Pesquisa traz novos insights sobre a asma infantil

Pesquisa traz novos insights sobre a asma infantil

O diagnóstico precoce da asma infantil está agora um passo mais perto, após a conclusão do estudo “Metabolômica para Previsão da Asma” (MAP), apoiado pela PLS em parceria com a Fundação do Hospital Infantil de Perth (PCHF).

A asma continua sendo uma das doenças crônicas infantis mais comuns na Austrália, e seu diagnóstico em crianças em idade pré-escolar continua sendo um grande desafio clínico.

Este estudo de pesquisa inovador, liderado pelo professor André Schultz, médico especialista em pneumologia pediátrica de Perth, tem como objetivo desenvolver o primeiro teste de diagnóstico precoce da asma do mundo, utilizando uma amostra de urina simples e não invasiva. A detecção da asma antes que os sintomas se tornem graves tem o potencial de possibilitar um tratamento mais precoce e eficaz, além de melhorar os resultados de saúde a longo prazo.

O estudo, com duração de dois anos, contou com a participação de mais de 300 crianças, e os pesquisadores analisaram 183 amostras genéticas com o objetivo de aprimorar a detecção precoce da asma.

Sandra McInnes, diretora de Recursos Humanos e Sustentabilidade da PLS, afirmou que a empresa se orgulha de apoiar pesquisas com potencial para transformar a vida de milhões de pessoas.

Na PLS, acreditamos que construir o futuro começa com o investimento na saúde e no bem-estar de nossas comunidades. É por isso que estabelecemos parcerias com organizações que estão fazendo uma diferença real — especialmente aquelas voltadas para a melhoria da qualidade de vida de crianças e famílias.
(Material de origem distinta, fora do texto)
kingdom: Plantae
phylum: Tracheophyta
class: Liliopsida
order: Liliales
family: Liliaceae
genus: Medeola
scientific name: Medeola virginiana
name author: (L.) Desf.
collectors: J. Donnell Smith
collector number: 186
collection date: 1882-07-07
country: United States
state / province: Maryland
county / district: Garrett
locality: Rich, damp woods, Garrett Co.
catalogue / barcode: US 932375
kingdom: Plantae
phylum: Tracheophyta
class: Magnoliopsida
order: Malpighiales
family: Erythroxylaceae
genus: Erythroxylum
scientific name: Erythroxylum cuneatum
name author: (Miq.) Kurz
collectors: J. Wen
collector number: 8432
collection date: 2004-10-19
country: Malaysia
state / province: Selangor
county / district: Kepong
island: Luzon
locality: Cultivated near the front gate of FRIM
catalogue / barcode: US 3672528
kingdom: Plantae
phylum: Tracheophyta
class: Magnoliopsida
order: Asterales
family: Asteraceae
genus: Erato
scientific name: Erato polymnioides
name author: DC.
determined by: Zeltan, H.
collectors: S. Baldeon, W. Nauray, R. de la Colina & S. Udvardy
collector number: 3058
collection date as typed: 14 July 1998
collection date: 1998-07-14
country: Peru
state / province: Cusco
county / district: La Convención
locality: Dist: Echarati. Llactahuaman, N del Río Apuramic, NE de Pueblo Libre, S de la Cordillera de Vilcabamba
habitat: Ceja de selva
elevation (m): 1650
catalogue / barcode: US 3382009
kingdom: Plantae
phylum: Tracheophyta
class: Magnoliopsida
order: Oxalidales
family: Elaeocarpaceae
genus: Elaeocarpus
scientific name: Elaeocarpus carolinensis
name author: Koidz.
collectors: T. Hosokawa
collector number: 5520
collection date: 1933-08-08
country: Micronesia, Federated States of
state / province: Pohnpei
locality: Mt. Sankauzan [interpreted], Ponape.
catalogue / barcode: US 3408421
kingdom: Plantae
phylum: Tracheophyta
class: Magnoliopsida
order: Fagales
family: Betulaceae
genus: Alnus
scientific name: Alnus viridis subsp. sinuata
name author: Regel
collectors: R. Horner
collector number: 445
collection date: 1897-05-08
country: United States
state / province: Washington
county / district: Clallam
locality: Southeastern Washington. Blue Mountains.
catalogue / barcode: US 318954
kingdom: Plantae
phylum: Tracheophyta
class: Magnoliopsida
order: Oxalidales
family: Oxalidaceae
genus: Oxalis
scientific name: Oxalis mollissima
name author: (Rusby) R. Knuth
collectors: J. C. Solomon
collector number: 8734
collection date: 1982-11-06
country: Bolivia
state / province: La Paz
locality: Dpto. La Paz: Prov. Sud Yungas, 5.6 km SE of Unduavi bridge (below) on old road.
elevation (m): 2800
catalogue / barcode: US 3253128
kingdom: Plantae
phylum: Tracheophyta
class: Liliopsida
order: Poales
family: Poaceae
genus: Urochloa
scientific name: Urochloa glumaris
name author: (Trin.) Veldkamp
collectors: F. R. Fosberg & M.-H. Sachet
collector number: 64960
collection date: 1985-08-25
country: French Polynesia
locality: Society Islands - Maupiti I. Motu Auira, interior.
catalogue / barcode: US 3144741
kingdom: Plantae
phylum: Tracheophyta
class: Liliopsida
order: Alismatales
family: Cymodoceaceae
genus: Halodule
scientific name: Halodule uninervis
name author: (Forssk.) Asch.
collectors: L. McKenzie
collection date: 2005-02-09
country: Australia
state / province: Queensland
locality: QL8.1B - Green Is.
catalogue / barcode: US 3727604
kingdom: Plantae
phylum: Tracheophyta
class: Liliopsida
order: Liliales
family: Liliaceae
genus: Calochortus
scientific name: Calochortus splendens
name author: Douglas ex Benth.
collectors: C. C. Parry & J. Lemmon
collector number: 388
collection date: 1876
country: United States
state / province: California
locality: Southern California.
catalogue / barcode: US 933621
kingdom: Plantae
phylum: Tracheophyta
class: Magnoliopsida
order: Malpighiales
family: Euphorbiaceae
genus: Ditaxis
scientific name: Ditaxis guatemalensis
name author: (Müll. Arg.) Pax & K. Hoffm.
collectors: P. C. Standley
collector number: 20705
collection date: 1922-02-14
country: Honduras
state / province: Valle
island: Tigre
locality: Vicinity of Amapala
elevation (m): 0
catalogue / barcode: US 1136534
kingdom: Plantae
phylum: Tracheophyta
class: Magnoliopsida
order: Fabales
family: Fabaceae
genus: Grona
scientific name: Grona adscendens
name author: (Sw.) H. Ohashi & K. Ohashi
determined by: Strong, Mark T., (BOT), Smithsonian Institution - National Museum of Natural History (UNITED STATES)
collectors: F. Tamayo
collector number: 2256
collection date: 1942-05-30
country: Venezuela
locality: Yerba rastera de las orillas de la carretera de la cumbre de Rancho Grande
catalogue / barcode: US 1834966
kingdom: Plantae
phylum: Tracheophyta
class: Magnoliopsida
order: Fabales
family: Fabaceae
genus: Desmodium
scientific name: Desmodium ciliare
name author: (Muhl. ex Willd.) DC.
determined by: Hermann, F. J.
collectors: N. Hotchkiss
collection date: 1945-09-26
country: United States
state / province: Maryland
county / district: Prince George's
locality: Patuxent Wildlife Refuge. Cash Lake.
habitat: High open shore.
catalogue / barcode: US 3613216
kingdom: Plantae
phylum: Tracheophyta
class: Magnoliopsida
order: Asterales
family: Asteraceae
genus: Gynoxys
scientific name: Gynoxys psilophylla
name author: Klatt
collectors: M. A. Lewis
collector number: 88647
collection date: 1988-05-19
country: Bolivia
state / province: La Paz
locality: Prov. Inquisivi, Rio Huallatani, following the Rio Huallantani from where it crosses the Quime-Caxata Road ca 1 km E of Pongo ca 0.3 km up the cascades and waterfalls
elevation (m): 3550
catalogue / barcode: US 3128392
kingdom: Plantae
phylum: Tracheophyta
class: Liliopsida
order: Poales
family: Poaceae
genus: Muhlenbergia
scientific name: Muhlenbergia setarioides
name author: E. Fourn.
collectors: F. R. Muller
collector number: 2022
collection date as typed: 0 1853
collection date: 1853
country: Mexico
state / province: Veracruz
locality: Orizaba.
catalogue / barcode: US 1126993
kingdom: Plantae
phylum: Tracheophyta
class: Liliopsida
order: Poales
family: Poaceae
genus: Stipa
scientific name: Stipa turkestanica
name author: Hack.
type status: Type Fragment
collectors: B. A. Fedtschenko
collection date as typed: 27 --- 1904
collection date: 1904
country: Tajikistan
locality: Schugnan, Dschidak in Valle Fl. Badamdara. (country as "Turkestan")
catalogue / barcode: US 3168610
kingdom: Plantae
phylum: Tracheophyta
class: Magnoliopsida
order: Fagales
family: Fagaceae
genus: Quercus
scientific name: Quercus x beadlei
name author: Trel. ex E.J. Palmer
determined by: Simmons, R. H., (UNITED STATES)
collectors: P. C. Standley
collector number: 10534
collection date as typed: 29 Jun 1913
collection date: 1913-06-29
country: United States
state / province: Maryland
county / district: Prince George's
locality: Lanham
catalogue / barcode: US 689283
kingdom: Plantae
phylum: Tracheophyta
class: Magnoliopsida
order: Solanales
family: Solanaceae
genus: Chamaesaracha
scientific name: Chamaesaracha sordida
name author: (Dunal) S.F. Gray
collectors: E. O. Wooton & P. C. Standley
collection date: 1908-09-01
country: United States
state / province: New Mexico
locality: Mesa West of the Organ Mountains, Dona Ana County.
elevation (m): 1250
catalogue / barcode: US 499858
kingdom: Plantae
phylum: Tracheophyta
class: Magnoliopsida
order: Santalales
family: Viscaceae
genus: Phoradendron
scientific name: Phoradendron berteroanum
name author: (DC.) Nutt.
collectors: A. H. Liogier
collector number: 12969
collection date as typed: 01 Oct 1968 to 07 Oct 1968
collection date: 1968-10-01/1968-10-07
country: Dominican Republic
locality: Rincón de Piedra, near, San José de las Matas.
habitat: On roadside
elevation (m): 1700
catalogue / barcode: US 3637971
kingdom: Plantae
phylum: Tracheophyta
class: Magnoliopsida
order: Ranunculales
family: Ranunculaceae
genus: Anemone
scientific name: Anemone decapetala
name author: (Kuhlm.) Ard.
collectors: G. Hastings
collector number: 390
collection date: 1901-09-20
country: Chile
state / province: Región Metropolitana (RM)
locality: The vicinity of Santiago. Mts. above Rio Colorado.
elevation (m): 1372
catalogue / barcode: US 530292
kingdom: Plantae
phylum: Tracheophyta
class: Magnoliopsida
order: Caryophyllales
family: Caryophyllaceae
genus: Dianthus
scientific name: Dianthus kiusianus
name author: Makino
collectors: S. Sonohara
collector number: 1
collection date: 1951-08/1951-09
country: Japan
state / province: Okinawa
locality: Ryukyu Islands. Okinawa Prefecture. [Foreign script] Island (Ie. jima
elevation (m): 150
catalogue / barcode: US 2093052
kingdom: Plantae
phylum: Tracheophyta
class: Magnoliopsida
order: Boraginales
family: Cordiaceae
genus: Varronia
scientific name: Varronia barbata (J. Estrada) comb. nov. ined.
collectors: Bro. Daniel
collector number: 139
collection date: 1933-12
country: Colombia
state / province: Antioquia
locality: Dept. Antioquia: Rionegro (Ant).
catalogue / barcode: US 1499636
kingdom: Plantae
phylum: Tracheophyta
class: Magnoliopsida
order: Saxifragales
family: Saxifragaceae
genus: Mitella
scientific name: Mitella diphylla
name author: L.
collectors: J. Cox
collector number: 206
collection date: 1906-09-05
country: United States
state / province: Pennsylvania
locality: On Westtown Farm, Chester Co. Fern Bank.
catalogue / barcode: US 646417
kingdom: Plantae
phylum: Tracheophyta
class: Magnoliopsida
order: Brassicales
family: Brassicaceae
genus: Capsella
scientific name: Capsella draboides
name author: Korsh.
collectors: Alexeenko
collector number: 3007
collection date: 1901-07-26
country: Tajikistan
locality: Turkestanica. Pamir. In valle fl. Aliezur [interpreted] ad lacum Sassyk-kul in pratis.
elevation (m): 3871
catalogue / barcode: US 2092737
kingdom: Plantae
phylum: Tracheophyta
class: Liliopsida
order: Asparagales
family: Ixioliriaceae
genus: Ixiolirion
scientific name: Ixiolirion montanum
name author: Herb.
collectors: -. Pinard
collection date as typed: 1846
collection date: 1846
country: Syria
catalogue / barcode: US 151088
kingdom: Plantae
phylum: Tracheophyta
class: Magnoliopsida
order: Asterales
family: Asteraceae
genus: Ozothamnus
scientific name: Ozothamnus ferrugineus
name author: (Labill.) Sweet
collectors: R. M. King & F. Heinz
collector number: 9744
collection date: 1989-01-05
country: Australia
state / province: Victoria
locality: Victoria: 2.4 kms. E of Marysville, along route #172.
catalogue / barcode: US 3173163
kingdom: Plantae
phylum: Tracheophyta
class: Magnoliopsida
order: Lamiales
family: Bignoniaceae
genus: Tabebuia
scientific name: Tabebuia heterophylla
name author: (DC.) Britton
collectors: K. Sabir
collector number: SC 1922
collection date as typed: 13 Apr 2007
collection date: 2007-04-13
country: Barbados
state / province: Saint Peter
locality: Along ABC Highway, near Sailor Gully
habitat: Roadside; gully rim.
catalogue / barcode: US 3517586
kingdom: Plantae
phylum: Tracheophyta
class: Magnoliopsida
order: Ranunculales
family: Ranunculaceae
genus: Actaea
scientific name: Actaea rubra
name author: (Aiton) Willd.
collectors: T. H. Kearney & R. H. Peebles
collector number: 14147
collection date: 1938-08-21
Sandra McInnes, Diretora de Pessoal e Sustentabilidade da PLS

O diretor-executivo da Fundação do Hospital Infantil de Perth, Carrick Robinson, afirmou que parcerias com apoiadores generosos como a PLS são essenciais para o avanço da pesquisa pediátrica.

“Agradecemos à PLS pelo apoio a pesquisas como o estudo MAP, que traz conhecimentos valiosos para nossa compreensão da asma infantil. Por meio desse trabalho, o professor associado Schultz e sua equipe geraram descobertas importantes que ajudarão a orientar pesquisas futuras.

“Parcerias significativas como essa nos permitem continuar fazendo perguntas essenciais, aprofundar nossa compreensão e seguir trabalhando em prol de um futuro mais saudável e feliz para as crianças de WA que vivem com doenças crônicas.”

Na Austrália, estima-se que 2,7 milhões de australianos vivam com asma, sendo que 470 mil deles são crianças de 0 a 14 anos. Além disso, as crianças de 0 a 4 anos são hospitalizadas por asma com mais frequência do que qualquer outra faixa etária. A asma e as doenças relacionadas são especialmente prevalentes nas comunidades das Primeiras Nações, onde o diagnóstico e a intervenção precoces são fundamentais.

Os resultados do estudo MAP representam um avanço significativo na melhoria da forma como a asma infantil é identificada e tratada, estabelecendo as bases para futuras aplicações clínicas que possam trazer maior segurança às famílias e levar a melhores resultados de saúde para as crianças em toda a Austrália.